Below this line is a set of entries; quote exactly the lines from the line that contains "ring mcp: (792, 979)" to the line that contains "thumb ip: (705, 1059)", both lines included.

-------- Data section --------

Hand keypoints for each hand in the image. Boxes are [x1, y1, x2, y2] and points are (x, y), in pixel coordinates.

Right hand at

--------
-------- Data section --------

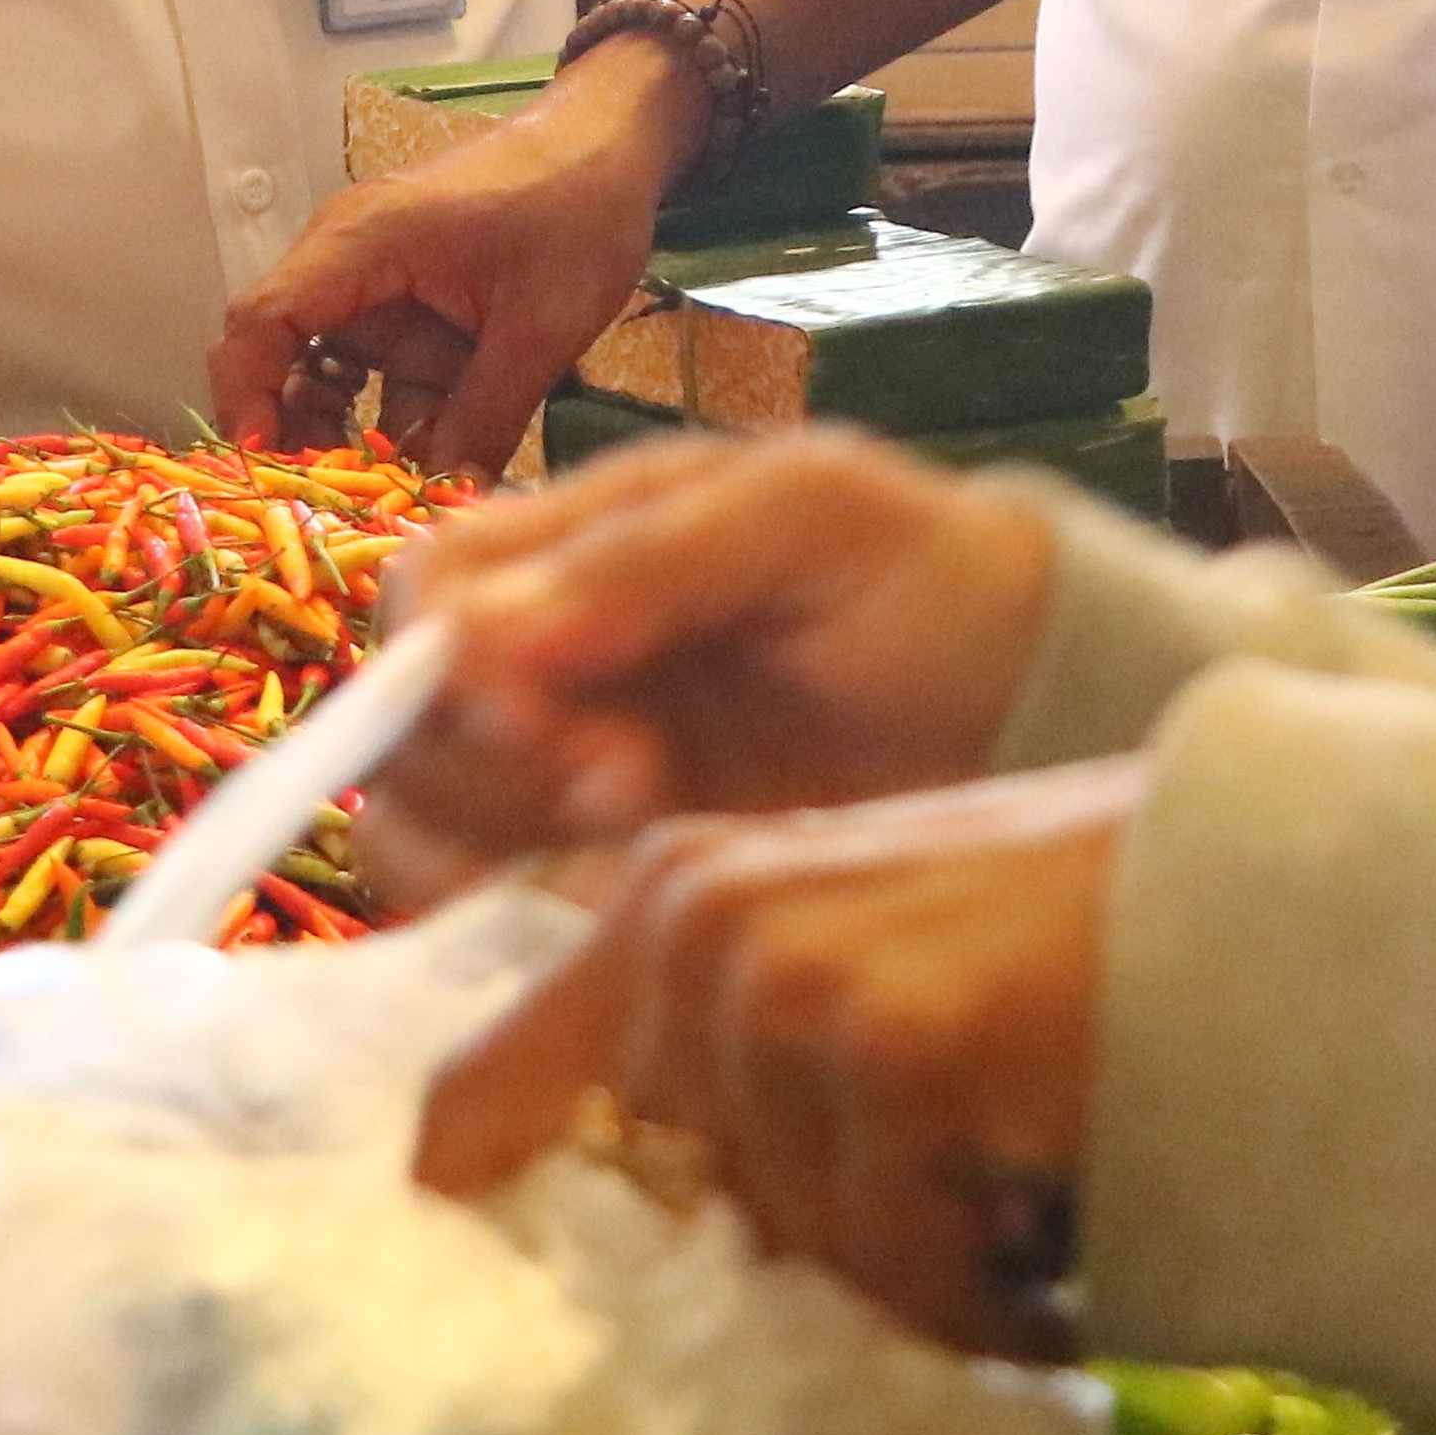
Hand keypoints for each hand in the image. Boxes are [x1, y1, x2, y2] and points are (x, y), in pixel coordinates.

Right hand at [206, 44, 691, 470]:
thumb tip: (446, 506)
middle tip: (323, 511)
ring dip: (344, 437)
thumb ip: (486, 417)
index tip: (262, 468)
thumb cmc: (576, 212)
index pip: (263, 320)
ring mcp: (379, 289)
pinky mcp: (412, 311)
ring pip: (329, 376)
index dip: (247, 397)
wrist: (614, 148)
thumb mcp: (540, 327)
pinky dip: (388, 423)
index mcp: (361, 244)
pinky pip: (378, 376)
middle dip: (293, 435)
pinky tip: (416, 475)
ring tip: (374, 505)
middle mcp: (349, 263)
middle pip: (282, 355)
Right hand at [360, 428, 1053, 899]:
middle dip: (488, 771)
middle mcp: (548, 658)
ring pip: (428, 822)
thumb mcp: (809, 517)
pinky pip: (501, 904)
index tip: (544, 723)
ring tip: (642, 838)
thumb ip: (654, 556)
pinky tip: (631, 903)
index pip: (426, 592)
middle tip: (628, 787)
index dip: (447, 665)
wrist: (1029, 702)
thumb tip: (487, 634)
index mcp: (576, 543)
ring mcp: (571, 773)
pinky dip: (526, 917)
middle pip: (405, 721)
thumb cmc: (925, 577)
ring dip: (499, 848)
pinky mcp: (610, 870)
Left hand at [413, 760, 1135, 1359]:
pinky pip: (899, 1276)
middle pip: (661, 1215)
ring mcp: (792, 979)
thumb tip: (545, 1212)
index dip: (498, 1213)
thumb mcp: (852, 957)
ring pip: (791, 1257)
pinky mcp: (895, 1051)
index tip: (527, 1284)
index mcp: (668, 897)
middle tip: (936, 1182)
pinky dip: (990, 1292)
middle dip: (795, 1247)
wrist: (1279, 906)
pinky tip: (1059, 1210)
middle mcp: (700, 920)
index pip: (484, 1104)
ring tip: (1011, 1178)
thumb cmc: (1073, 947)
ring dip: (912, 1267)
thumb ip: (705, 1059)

--------

Task answer —
ring mcp: (792, 979)
thumb tip: (545, 1212)
index dip: (498, 1213)
thumb mcp: (852, 957)
ring pip: (791, 1257)
pinky mcp: (895, 1051)
index tip: (527, 1284)
index mcp: (668, 897)
middle tip: (936, 1182)
pinky dip: (990, 1292)
middle dip: (795, 1247)
wrist: (1279, 906)
pinky tip: (1059, 1210)
middle mcp: (700, 920)
index pip: (484, 1104)
ring tip: (1011, 1178)
thumb cmc: (1073, 947)
ring dip: (912, 1267)
thumb ip: (705, 1059)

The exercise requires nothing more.